• **Task instructions**
Run through the records and, wherever a line holds the word "sleep", return that line.

• **Given data**
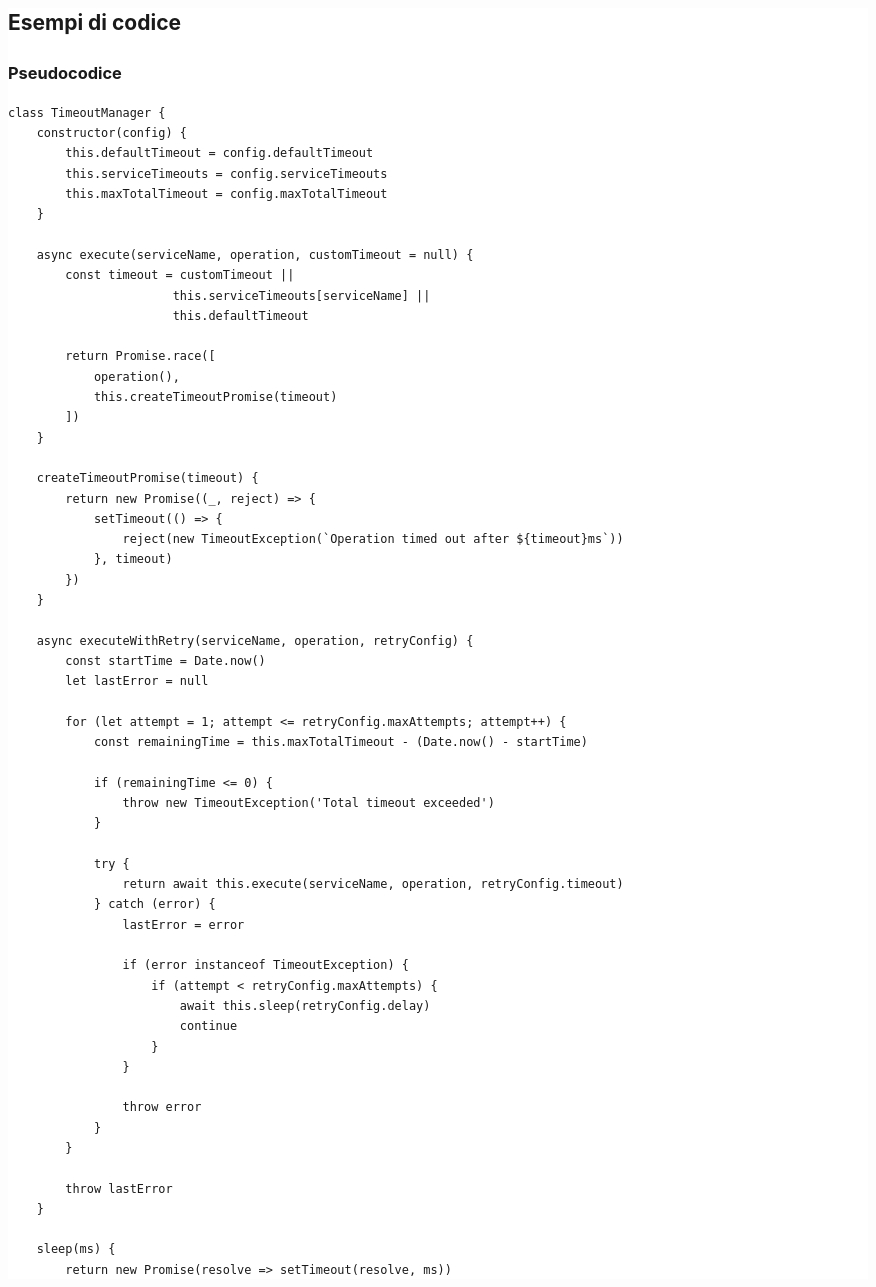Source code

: ## Esempi di codice

### Pseudocodice
```
class TimeoutManager {
    constructor(config) {
        this.defaultTimeout = config.defaultTimeout
        this.serviceTimeouts = config.serviceTimeouts
        this.maxTotalTimeout = config.maxTotalTimeout
    }
    
    async execute(serviceName, operation, customTimeout = null) {
        const timeout = customTimeout || 
                       this.serviceTimeouts[serviceName] || 
                       this.defaultTimeout
        
        return Promise.race([
            operation(),
            this.createTimeoutPromise(timeout)
        ])
    }
    
    createTimeoutPromise(timeout) {
        return new Promise((_, reject) => {
            setTimeout(() => {
                reject(new TimeoutException(`Operation timed out after ${timeout}ms`))
            }, timeout)
        })
    }
    
    async executeWithRetry(serviceName, operation, retryConfig) {
        const startTime = Date.now()
        let lastError = null
        
        for (let attempt = 1; attempt <= retryConfig.maxAttempts; attempt++) {
            const remainingTime = this.maxTotalTimeout - (Date.now() - startTime)
            
            if (remainingTime <= 0) {
                throw new TimeoutException('Total timeout exceeded')
            }
            
            try {
                return await this.execute(serviceName, operation, retryConfig.timeout)
            } catch (error) {
                lastError = error
                
                if (error instanceof TimeoutException) {
                    if (attempt < retryConfig.maxAttempts) {
                        await this.sleep(retryConfig.delay)
                        continue
                    }
                }
                
                throw error
            }
        }
        
        throw lastError
    }
    
    sleep(ms) {
        return new Promise(resolve => setTimeout(resolve, ms))
```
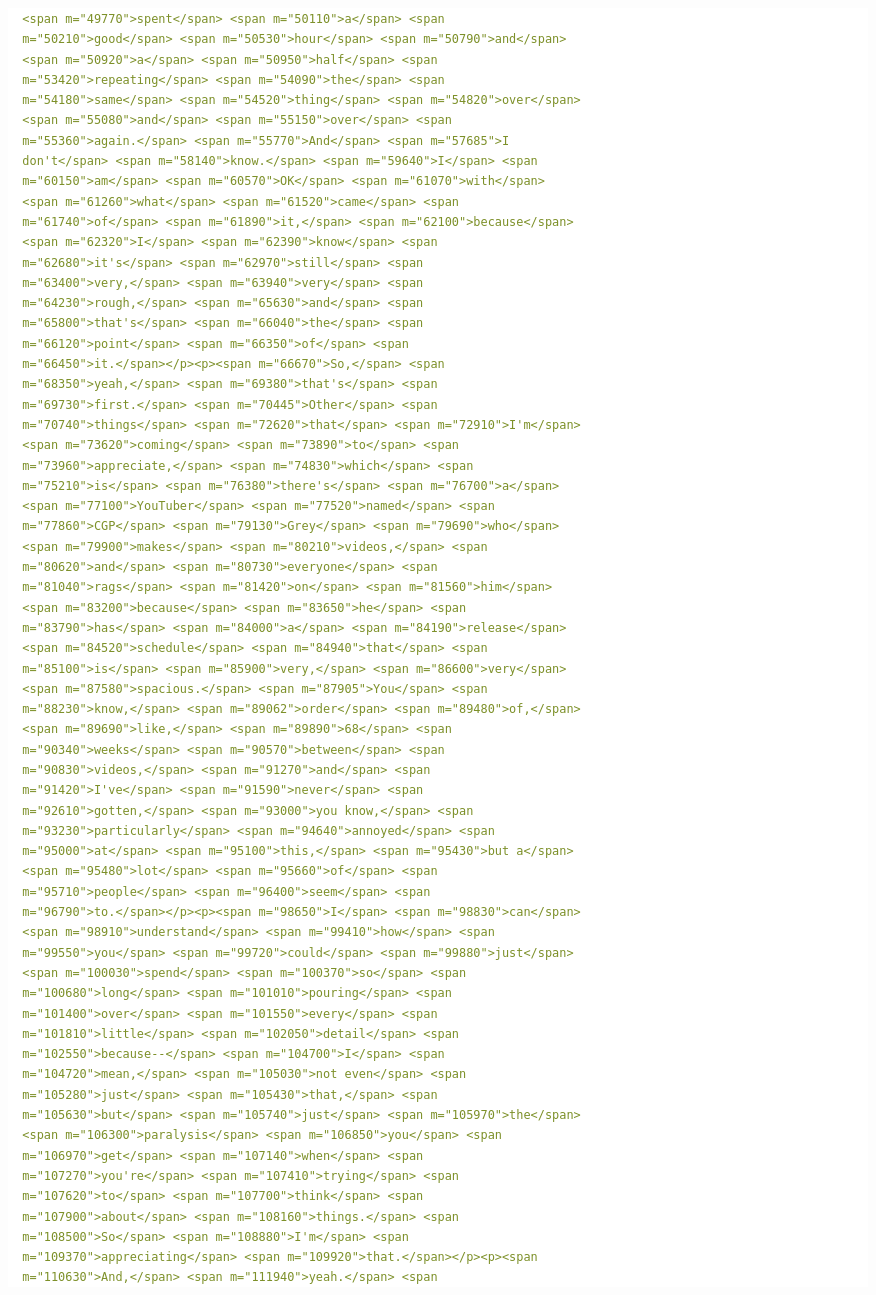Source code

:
 ```yaml
  <span m="49770">spent</span> <span m="50110">a</span> <span
  m="50210">good</span> <span m="50530">hour</span> <span m="50790">and</span>
  <span m="50920">a</span> <span m="50950">half</span> <span
  m="53420">repeating</span> <span m="54090">the</span> <span
  m="54180">same</span> <span m="54520">thing</span> <span m="54820">over</span>
  <span m="55080">and</span> <span m="55150">over</span> <span
  m="55360">again.</span> <span m="55770">And</span> <span m="57685">I
  don't</span> <span m="58140">know.</span> <span m="59640">I</span> <span
  m="60150">am</span> <span m="60570">OK</span> <span m="61070">with</span>
  <span m="61260">what</span> <span m="61520">came</span> <span
  m="61740">of</span> <span m="61890">it,</span> <span m="62100">because</span>
  <span m="62320">I</span> <span m="62390">know</span> <span
  m="62680">it's</span> <span m="62970">still</span> <span
  m="63400">very,</span> <span m="63940">very</span> <span
  m="64230">rough,</span> <span m="65630">and</span> <span
  m="65800">that's</span> <span m="66040">the</span> <span
  m="66120">point</span> <span m="66350">of</span> <span
  m="66450">it.</span></p><p><span m="66670">So,</span> <span
  m="68350">yeah,</span> <span m="69380">that's</span> <span
  m="69730">first.</span> <span m="70445">Other</span> <span
  m="70740">things</span> <span m="72620">that</span> <span m="72910">I'm</span>
  <span m="73620">coming</span> <span m="73890">to</span> <span
  m="73960">appreciate,</span> <span m="74830">which</span> <span
  m="75210">is</span> <span m="76380">there's</span> <span m="76700">a</span>
  <span m="77100">YouTuber</span> <span m="77520">named</span> <span
  m="77860">CGP</span> <span m="79130">Grey</span> <span m="79690">who</span>
  <span m="79900">makes</span> <span m="80210">videos,</span> <span
  m="80620">and</span> <span m="80730">everyone</span> <span
  m="81040">rags</span> <span m="81420">on</span> <span m="81560">him</span>
  <span m="83200">because</span> <span m="83650">he</span> <span
  m="83790">has</span> <span m="84000">a</span> <span m="84190">release</span>
  <span m="84520">schedule</span> <span m="84940">that</span> <span
  m="85100">is</span> <span m="85900">very,</span> <span m="86600">very</span>
  <span m="87580">spacious.</span> <span m="87905">You</span> <span
  m="88230">know,</span> <span m="89062">order</span> <span m="89480">of,</span>
  <span m="89690">like,</span> <span m="89890">68</span> <span
  m="90340">weeks</span> <span m="90570">between</span> <span
  m="90830">videos,</span> <span m="91270">and</span> <span
  m="91420">I've</span> <span m="91590">never</span> <span
  m="92610">gotten,</span> <span m="93000">you know,</span> <span
  m="93230">particularly</span> <span m="94640">annoyed</span> <span
  m="95000">at</span> <span m="95100">this,</span> <span m="95430">but a</span>
  <span m="95480">lot</span> <span m="95660">of</span> <span
  m="95710">people</span> <span m="96400">seem</span> <span
  m="96790">to.</span></p><p><span m="98650">I</span> <span m="98830">can</span>
  <span m="98910">understand</span> <span m="99410">how</span> <span
  m="99550">you</span> <span m="99720">could</span> <span m="99880">just</span>
  <span m="100030">spend</span> <span m="100370">so</span> <span
  m="100680">long</span> <span m="101010">pouring</span> <span
  m="101400">over</span> <span m="101550">every</span> <span
  m="101810">little</span> <span m="102050">detail</span> <span
  m="102550">because--</span> <span m="104700">I</span> <span
  m="104720">mean,</span> <span m="105030">not even</span> <span
  m="105280">just</span> <span m="105430">that,</span> <span
  m="105630">but</span> <span m="105740">just</span> <span m="105970">the</span>
  <span m="106300">paralysis</span> <span m="106850">you</span> <span
  m="106970">get</span> <span m="107140">when</span> <span
  m="107270">you're</span> <span m="107410">trying</span> <span
  m="107620">to</span> <span m="107700">think</span> <span
  m="107900">about</span> <span m="108160">things.</span> <span
  m="108500">So</span> <span m="108880">I'm</span> <span
  m="109370">appreciating</span> <span m="109920">that.</span></p><p><span
  m="110630">And,</span> <span m="111940">yeah.</span> <span
```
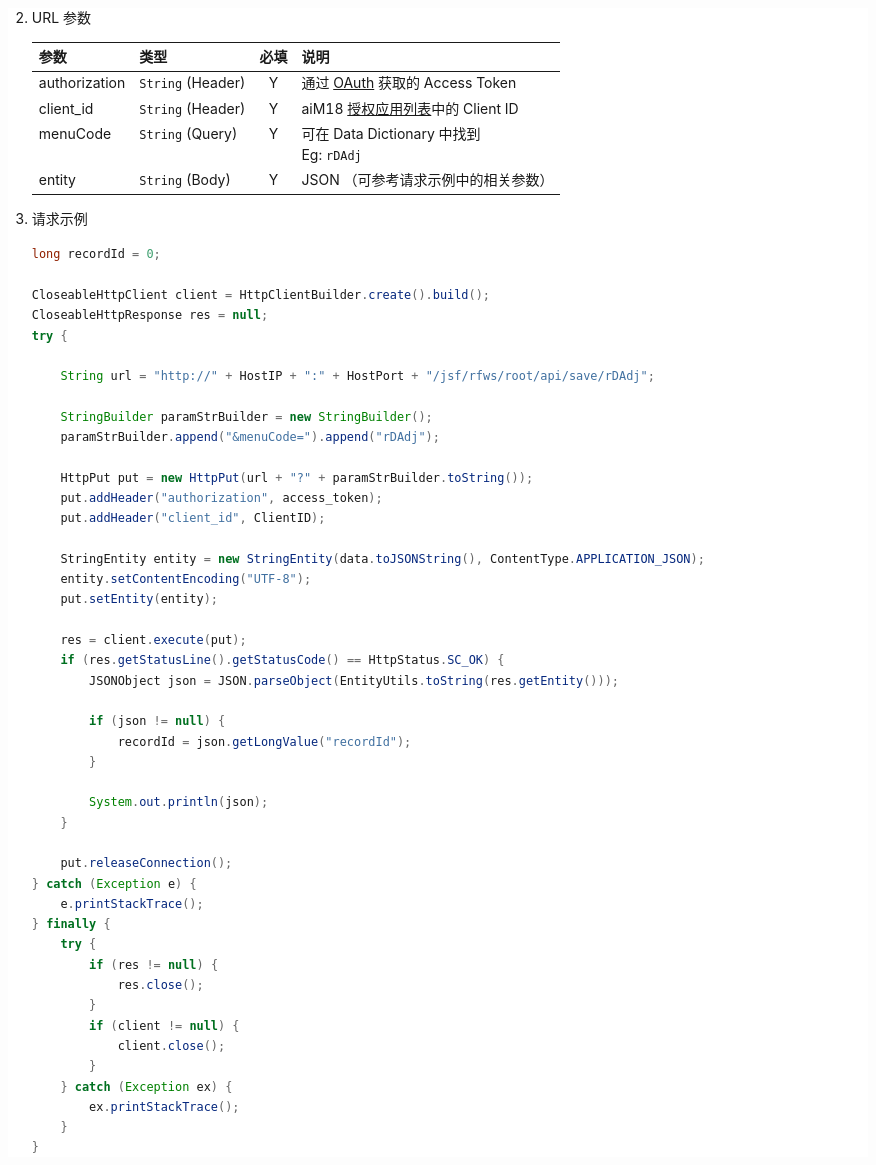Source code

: 2.  URL 参数

    | 参数            | 类型                |  必填  | 说明                                       |
    | ------------- | ----------------- | :--: | ---------------------------------------- |
    | authorization | `String` (Header) |  Y   | 通过 [OAuth](/pages/dj9873/#获取访问令牌) 获取的 Access Token |
    | client_id     | `String` (Header) |  Y   | aiM18 [授权应用列表](/pages/dj9873/#注册应用程序)中的 Client ID |
    | menuCode      | `String` (Query)  |  Y   | 可在 Data Dictionary 中找到 <br/>Eg: `rDAdj`  |
    | entity        | `String` (Body)   |  Y   | JSON （可参考请求示例中的相关参数）                     |

3.  请求示例

    ```java
    long recordId = 0;

    CloseableHttpClient client = HttpClientBuilder.create().build();
    CloseableHttpResponse res = null;
    try {

        String url = "http://" + HostIP + ":" + HostPort + "/jsf/rfws/root/api/save/rDAdj";

        StringBuilder paramStrBuilder = new StringBuilder();
        paramStrBuilder.append("&menuCode=").append("rDAdj");

        HttpPut put = new HttpPut(url + "?" + paramStrBuilder.toString());
        put.addHeader("authorization", access_token);
        put.addHeader("client_id", ClientID);

        StringEntity entity = new StringEntity(data.toJSONString(), ContentType.APPLICATION_JSON);
        entity.setContentEncoding("UTF-8");
        put.setEntity(entity);

        res = client.execute(put);
        if (res.getStatusLine().getStatusCode() == HttpStatus.SC_OK) {
            JSONObject json = JSON.parseObject(EntityUtils.toString(res.getEntity()));

            if (json != null) {
                recordId = json.getLongValue("recordId");
            }

            System.out.println(json);
        }

        put.releaseConnection();
    } catch (Exception e) {
        e.printStackTrace();
    } finally {
        try {
            if (res != null) {
                res.close();
            }
            if (client != null) {
                client.close();
            }
        } catch (Exception ex) {
            ex.printStackTrace();
        }
    }
    ```
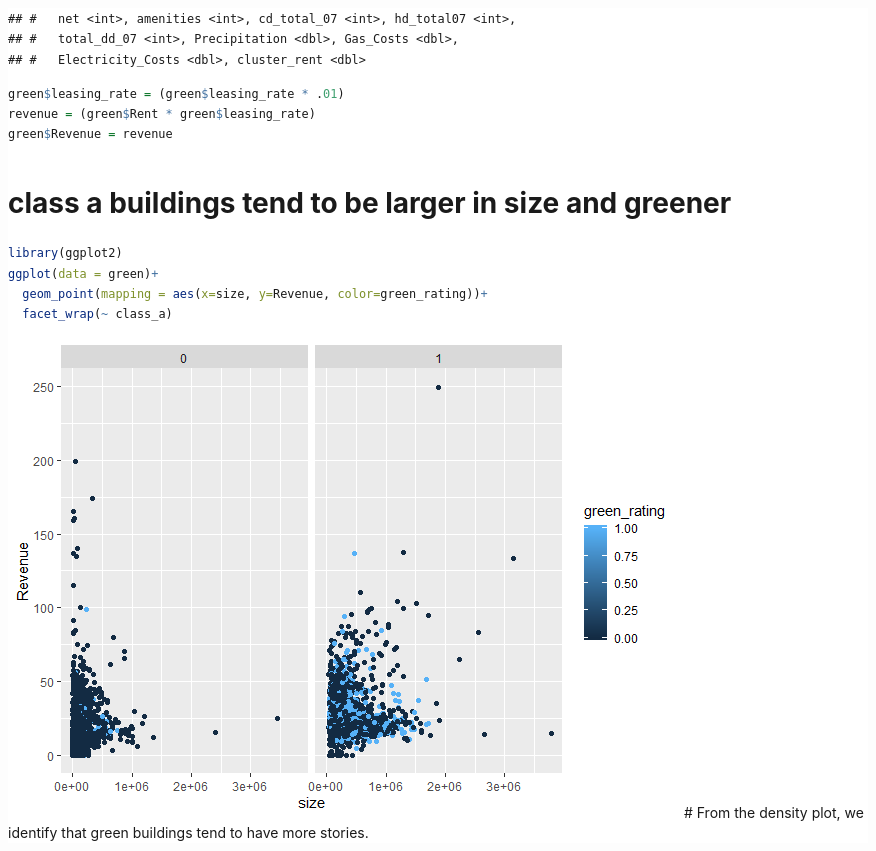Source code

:     ## #   net <int>, amenities <int>, cd_total_07 <int>, hd_total07 <int>,
    ## #   total_dd_07 <int>, Precipitation <dbl>, Gas_Costs <dbl>,
    ## #   Electricity_Costs <dbl>, cluster_rent <dbl>

``` r
green$leasing_rate = (green$leasing_rate * .01)
revenue = (green$Rent * green$leasing_rate)
green$Revenue = revenue
```

# class a buildings tend to be larger in size and greener

``` r
library(ggplot2)
ggplot(data = green)+
  geom_point(mapping = aes(x=size, y=Revenue, color=green_rating))+
  facet_wrap(~ class_a)
```

![](STA380_Homework2_files/figure-gfm/unnamed-chunk-2-1.png) \#
From the density plot, we identify that green buildings tend to have
more stories.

• **Response to the task**
                        await this.sleep(retryConfig.delay)
    sleep(ms) {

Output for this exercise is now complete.